Ivory yang sudah mabuk dengan tegukan terakhirnya akhirnya terkapar dan tidak mampu bertahan lagi setelah cerita Robin berakhir.

"Oh no...harusnya kalo gak tahan jangan dipaksakan minum," ujar Robin seraya mengambil gelas yang masih dipegang oleh gadis itu dan segera menggendongnya ke dalam kamar. Melihat wajah gadis yang sedang tertidur itu dari jarak yang lebih dekat membuat hati Robin seakan kembali bergetar. Ketika ia mengelus pipi gadis itu dan menatap wajahnya, tiba – tiba gadis itu sudah mengigau dan kembali menyebut nama Jade dalam tidurnya.
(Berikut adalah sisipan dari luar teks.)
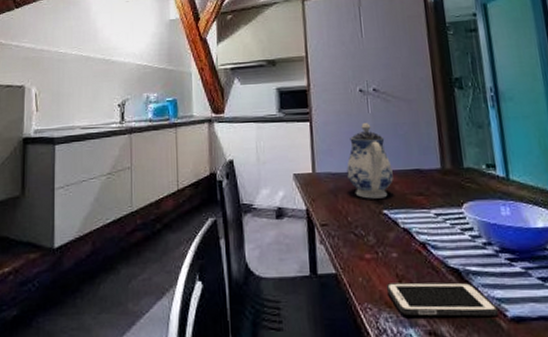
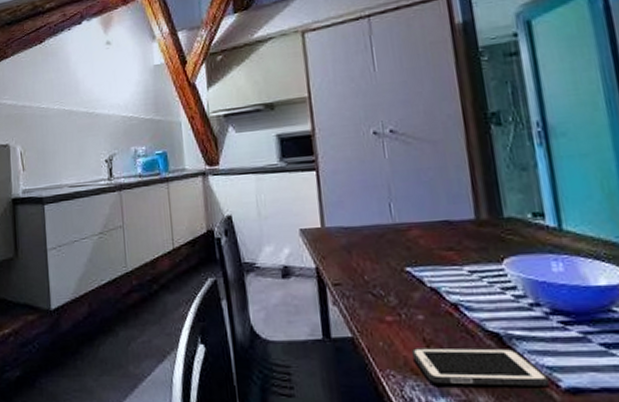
teapot: present [347,123,393,199] -> none [361,169,417,255]

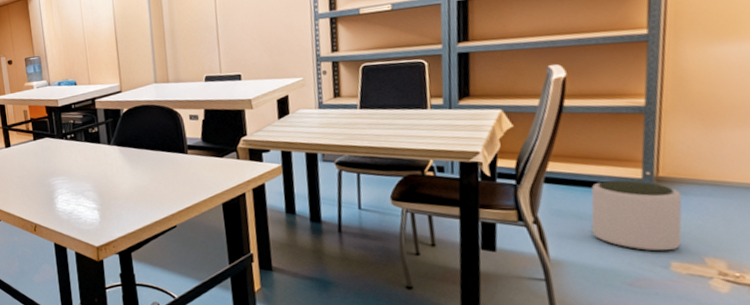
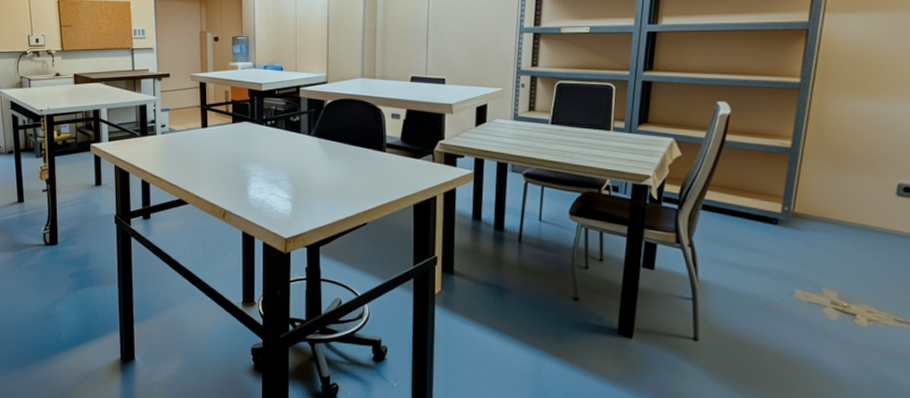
plant pot: present [591,180,683,252] -> none [735,213,810,280]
"Kamu kenapa begitu kejam Jade? Kenapa kamu harus membohongi dan mengkhianatiku? Kamu gak ada bedanya dari ayahmu yang psikopat itu. Kalian harus mati ditanganku, sama seperti ayahku yang telah dibunuh oleh ayahmu. Aku akan balaskan dendamku…Kamu jahat Jade…Jahat sekali…Aku menyesal udah percaya padamu…" ujar Ivory yang sedang mengigau dengan wajah yang begitu menyedihkan seakan ia begitu tersakiti oleh sosok yang disebutnya.

"Sayang… Kamu gak bisa langsung jawab pertanyaanku tadi apa karna teringat akan pria itu? Apakah dua tahun ini kamu masih belum bisa melupakan orang yang telah menyakitimu itu? Aku sakit liat kamu yang terus menerus seperti ini. Pria itu, liat aja nanti kalo ketemu suatu hari nanti, aku gak akan pernah membiarkannya hidup tenang. Dia yang udah buat kamu jadi seperti ini. Aku akan membalaskan dendammu pada keluarga mereka," ujar Robin yang menggenggam tangan Ivory erat lalu menyelimutinya seakan ia ingin terus melindunginya.